(AVAILABLE RECORDS Opens)

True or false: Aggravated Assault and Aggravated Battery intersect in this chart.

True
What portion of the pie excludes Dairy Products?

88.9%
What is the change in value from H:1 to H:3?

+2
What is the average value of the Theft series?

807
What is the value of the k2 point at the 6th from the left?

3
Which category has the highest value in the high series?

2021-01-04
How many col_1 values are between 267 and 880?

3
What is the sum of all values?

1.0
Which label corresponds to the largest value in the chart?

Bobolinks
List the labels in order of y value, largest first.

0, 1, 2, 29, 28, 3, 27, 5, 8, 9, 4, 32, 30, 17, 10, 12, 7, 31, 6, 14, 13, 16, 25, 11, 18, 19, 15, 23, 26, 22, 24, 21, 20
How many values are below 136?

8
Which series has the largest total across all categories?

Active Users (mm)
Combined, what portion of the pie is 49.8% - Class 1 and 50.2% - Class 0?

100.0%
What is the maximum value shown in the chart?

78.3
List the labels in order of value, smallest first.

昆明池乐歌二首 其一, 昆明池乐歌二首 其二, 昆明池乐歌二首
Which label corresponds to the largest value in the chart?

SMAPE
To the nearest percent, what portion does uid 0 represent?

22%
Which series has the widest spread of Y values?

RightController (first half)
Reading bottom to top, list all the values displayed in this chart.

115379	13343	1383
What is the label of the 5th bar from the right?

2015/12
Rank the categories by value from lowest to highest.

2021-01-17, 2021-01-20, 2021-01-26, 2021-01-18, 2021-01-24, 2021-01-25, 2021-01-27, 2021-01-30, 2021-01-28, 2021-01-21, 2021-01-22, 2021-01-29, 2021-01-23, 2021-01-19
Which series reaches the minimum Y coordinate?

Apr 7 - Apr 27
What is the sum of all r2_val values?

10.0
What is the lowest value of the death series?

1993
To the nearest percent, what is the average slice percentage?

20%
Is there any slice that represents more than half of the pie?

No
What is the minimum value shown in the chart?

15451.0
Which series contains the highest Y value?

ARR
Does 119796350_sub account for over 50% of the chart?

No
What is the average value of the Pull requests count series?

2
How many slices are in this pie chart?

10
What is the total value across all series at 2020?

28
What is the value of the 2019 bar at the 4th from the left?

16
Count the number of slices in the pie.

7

(AVAILABLE RECORDS Closes)

■ TASK GOAL: Could you reproduce all of the rows above, character for character, with nothing changed, added, or left out?

■ OUTPUT BELOW:
True or false: Aggravated Assault and Aggravated Battery intersect in this chart.

True
What portion of the pie excludes Dairy Products?

88.9%
What is the change in value from H:1 to H:3?

+2
What is the average value of the Theft series?

807
What is the value of the k2 point at the 6th from the left?

3
Which category has the highest value in the high series?

2021-01-04
How many col_1 values are between 267 and 880?

3
What is the sum of all values?

1.0
Which label corresponds to the largest value in the chart?

Bobolinks
List the labels in order of y value, largest first.

0, 1, 2, 29, 28, 3, 27, 5, 8, 9, 4, 32, 30, 17, 10, 12, 7, 31, 6, 14, 13, 16, 25, 11, 18, 19, 15, 23, 26, 22, 24, 21, 20
How many values are below 136?

8
Which series has the largest total across all categories?

Active Users (mm)
Combined, what portion of the pie is 49.8% - Class 1 and 50.2% - Class 0?

100.0%
What is the maximum value shown in the chart?

78.3
List the labels in order of value, smallest first.

昆明池乐歌二首 其一, 昆明池乐歌二首 其二, 昆明池乐歌二首
Which label corresponds to the largest value in the chart?

SMAPE
To the nearest percent, what portion does uid 0 represent?

22%
Which series has the widest spread of Y values?

RightController (first half)
Reading bottom to top, list all the values displayed in this chart.

115379	13343	1383
What is the label of the 5th bar from the right?

2015/12
Rank the categories by value from lowest to highest.

2021-01-17, 2021-01-20, 2021-01-26, 2021-01-18, 2021-01-24, 2021-01-25, 2021-01-27, 2021-01-30, 2021-01-28, 2021-01-21, 2021-01-22, 2021-01-29, 2021-01-23, 2021-01-19
Which series reaches the minimum Y coordinate?

Apr 7 - Apr 27
What is the sum of all r2_val values?

10.0
What is the lowest value of the death series?

1993
To the nearest percent, what is the average slice percentage?

20%
Is there any slice that represents more than half of the pie?

No
What is the minimum value shown in the chart?

15451.0
Which series contains the highest Y value?

ARR
Does 119796350_sub account for over 50% of the chart?

No
What is the average value of the Pull requests count series?

2
How many slices are in this pie chart?

10
What is the total value across all series at 2020?

28
What is the value of the 2019 bar at the 4th from the left?

16
Count the number of slices in the pie.

7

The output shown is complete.